According to Rubin, Talia accurately claims to have voted against the temporary increase in the state sales tax rate, from 5.3 percent to 6.3 percent, enacted in 2010. But he fails to mention that he voted for the $200 million increase in state spending that necessitated the tax increase, Rubin said.
“He is certainly a tax-and-spend Democrat, cut from the same cloth as Obama and Nancy Pelosi,” Rubin said.
According to Talia, “Rep. Rubin only votes for business and only pushes the Republican agenda.”
Rubin, an attorney and retired federal judge, said the business community itself will attest to the fact that he doesn’t always vote its way. One example, he said, was his co-sponsorship of a bill to require that health insurance policies sold in Kansas include coverage for the analysis and treatment of autistic children.
In addition, though he generally favors Brownback’s KanCare plan to contain Medicaid costs, he supported permanently excluding home and community-based services (HCBS) for developmentally disabled and autistic individuals from coverage under KanCare.
“We were partially successful in this endeavor last year, obtaining the governor’s agreement to a one-year moratorium on inclusion of HCBS in KanCare,” Rubin said.
According to Rubin, those positions were not only morally right but also fiscally sound. He said studies show that autistic children who receive appropriate treatment at an early enough age can be mainstreamed in school and become productive wage earners.
“A full-two thirds of the state general fund budget is spent on K-12 and higher education,” Rubin said, “often at the expense of other equally essential state services such as public safety, transportation and the home and community based services for the developmentally disabled and autistic communities.
“Thus the notion that the Legislature in recent years has ‘slashed’ ... base state aid or total funding for schools is an out-and-out myth.”
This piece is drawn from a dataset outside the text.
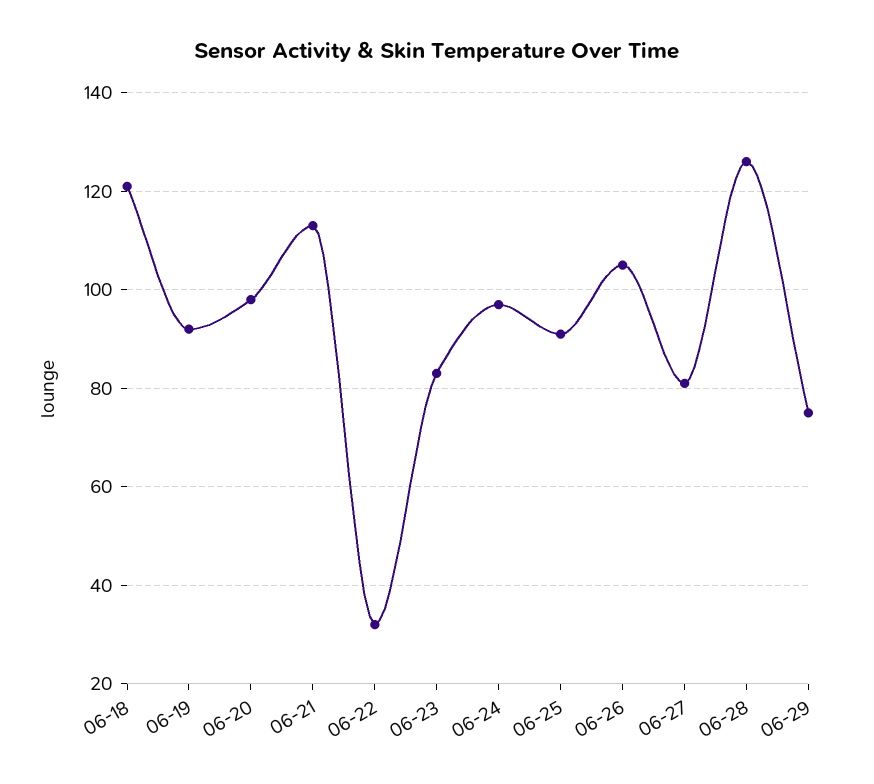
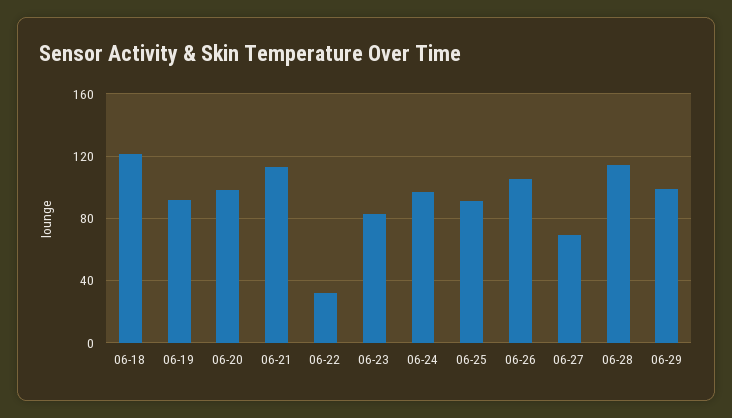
06-27: 80 -> 70
06-28: 125 -> 115
06-29: 75 -> 100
According to Rubin, total taxpayer dollars spent on K-12 education in Kansas more than doubled between 1994 and 2010, and from the 2003-’04 school year to present, base state aid has increased $1.03 billion to $3.265 billion. In addition, K-12 per-pupil spending, at $12,656, is within $4 of the 2008-’09 all-time high and is one of the highest rates in the nation, he said.
Talia said such figures include spending for nonclassroom costs such as teacher pensions and amount to “smoke and mirrors,” which he said Rubin is resorting to “because he knows voters are concerned about what is happening to our schools.”
“The evidence of this is all around us with schools closing, class sizes increasing, teachers being laid off and now declining student performance,” Talia said. “The Kansas Legislative Research Department has confirmed that in 2011, the Legislature made the largest cut off the base state aid per pupil in Kansas history.”
Rubin agreed that local districts like Shawnee Mission are facing challenges but attributed them to an unfair school finance formula, under which Johnson County taxpayers foot about 30 percent of all state school spending while getting back only 12 to 14 percent.
If he’s re-elected, Rubin said, he will work toward a new formula, a bill that removes the cap on voter-approved local option budgets (currently limited to 31 percent of general fund budgets), and other education reforms.